In developing the forward-looking information, the Company has assumed, among other things, that the cultivation, distribution and use of medical cannabis products will remain legal in those state jurisdictions in which 3 Boys Farms and Verano operate and that any changes in US federal law or the enforcement of existing US federal law relating to cannabis will not adversely affect the business, operations and growth plans of 3 Boys Farms and/or Verano, and that the market demand for cannabis will continue to grow in those US jurisdictions in which the cultivation, distribution and use of such products is currently legal and in which 3 Boys and/or Verano operate.

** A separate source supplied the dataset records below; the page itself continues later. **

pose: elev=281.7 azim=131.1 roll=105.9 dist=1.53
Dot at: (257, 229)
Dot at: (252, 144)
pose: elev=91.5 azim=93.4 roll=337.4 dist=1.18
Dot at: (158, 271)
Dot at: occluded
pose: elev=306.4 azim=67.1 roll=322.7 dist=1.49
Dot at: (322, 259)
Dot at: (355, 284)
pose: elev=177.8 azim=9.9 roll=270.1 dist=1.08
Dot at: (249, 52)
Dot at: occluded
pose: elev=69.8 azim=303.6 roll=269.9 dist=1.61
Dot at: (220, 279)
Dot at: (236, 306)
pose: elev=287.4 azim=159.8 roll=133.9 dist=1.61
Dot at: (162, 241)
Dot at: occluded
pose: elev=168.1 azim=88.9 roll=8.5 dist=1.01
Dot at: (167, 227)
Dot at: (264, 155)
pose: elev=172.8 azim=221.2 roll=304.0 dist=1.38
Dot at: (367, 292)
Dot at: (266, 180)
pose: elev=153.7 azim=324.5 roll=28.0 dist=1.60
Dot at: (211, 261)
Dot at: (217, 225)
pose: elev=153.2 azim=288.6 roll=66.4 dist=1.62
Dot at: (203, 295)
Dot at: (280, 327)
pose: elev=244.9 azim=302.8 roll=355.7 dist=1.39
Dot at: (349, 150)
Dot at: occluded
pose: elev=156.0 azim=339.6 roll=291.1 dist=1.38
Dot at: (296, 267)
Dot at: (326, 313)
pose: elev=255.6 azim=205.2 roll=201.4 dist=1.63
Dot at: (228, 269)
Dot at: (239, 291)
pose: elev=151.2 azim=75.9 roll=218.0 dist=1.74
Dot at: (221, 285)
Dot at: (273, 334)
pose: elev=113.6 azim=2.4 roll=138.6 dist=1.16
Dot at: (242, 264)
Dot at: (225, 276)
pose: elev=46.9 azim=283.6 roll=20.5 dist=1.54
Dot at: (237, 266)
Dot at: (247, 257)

Readers are cautioned to not place undue reliance on forward-looking information. Forward-looking information is subject to a number of risks and uncertainties that may cause actual results or events to differ materially from those contemplated in the forward-looking information, and even if such actual results or events are realized or substantially realized, there can be no assurance that they will have the expected consequences to, or effects on the Company. Such risks and uncertainties include, among other things, the risk that a regulatory approval that may be required for any of the proposed transactions is not obtained or is obtained subject to conditions that are not anticipated or that a condition to the completion of the transactions described herein may not be satisfied including, without limitation, Scythian’s acquisition of the remaining 40% membership interest in 3 Boys.
Although the Company has attempted to identify important factors that could cause actual results or events to differ materially from those contained in the forward-looking information, there can be other factors that cause results or events to not be as anticipated, estimated or intended, including, but not limited to: the Company’s ability to comply with all applicable governmental regulations in a highly regulated business; investing in target companies or projects which have limited or no operating history and are engaged in activities currently considered illegal under US federal laws; changes in laws; limited operating history; reliance on management; requirements for additional financing; competition; inconsistent public opinion and perception regarding the medical-use and adult-use marijuana industry; and regulatory or political change. Additional risk factors can also be found in the Company’s annual information form filed on SEDAR and available at www.sedar.com.
The forward-looking information contained in this press release is expressly qualified by this cautionary statement and is made as of the date hereof. The Company disclaims any intention and has no obligation or responsibility, except as required by law, to update or revise any forward-looking information, whether as a result of new information, future events or otherwise.
The securities referred to in this news release have not been and will not be registered under the United States Securities Act of 1933, as amended (“U.S. Securities Act”), or any state securities laws and may not be offered or sold within the United States or to, or for the account or benefit of, U.S. persons absent such registration or an applicable exemption from the registration requirements of the U.S. Securities Act. This news release does not constitute an offer for sale of securities for sale, nor a solicitation for offers to buy any securities.